Si l’on doit se garder de toute illusion envers la ligne du FN-Philippot, il est clair cependant que cette ligne pouvait et a partiellement réussi à rallier des secteurs importants des classes populaires dans tout l’arc nord-est de la France – il suffit de voir la solide implantation dont bénéficie le FN dans le bassin minier qui fut une région rouge. Il l’a fait parce qu’il est apparu comme le parti qui s’occupe des gens et non le parti des « élites mondialisées » (comme dirait Chevènement), parce qu’il a prétendu parler au nom du petit peuple, de la laïcité face à la montée de l’islamisme et de la souveraineté de la nation. Cette opération, qui est une escroquerie politique, n’a pu marcher que parce que les partis « de gauche » qui prétendaient parler au nom du peuple ont laissé tomber la souveraineté populaire, la laïcité et la défense inconditionnelle des plus défavorisés et se sont ralliés au mondialisme et à l’européisme – même si c’est honteusement dans le cas du PCF. On doit donc savoir gré à Mélenchon d’avoir tourné le dos aux chimères du « post-national » et de « l’intersectionnalité des luttes » pour reprendre le drapeau tricolore, la Marseillaise et la défense de la patrie au service des déshérités, des exclus de la mondialisation, des classes travailleuses en général.

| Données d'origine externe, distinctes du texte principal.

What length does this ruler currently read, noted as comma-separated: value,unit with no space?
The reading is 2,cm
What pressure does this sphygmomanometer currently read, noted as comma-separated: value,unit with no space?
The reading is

A tous nos experts en pureté révolutionnaire, à tous les révolutionnaires de pacotilles qui sont d’autant plus révolutionnaires en paroles qu’ils n’ont aucune intention de changer quoi que soit à un monde dans lequel ils se trouvent bien, rappelons ces paroles de Jaurès : « Mais ce qui est certain, c’est que la volonté irréductible de l’Internationale est qu’aucune patrie n’ait à souffrir dans son autonomie. Arracher les patries aux maquignons de la patrie, aux castes du militarisme et aux bandes de la finance, permettre à toutes les nations le développement indéfini dans la démocratie et dans la paix, ce n’est pas seulement servir l’internationale et le prolétariat universel, par qui l’humanité à peine ébauchée se réalisera, c’est servir la patrie elle-même. Internationale et patrie sont désormais liées. C’est dans l’internationale que l’indépendance des nations a sa plus haute garantie ; c’est dans les nations indépendantes que l’internationale a ses organes les plus puissants et les plus nobles. On pourrait presque dire : un peu d’internationalisme éloigne de la patrie ; beaucoup d’internationalisme y ramène. Un peu de patriotisme éloigne de l’Internationale ; beaucoup de patriotisme y ramène. » (Jean Jaurès, L’armée nouvelle, 1911).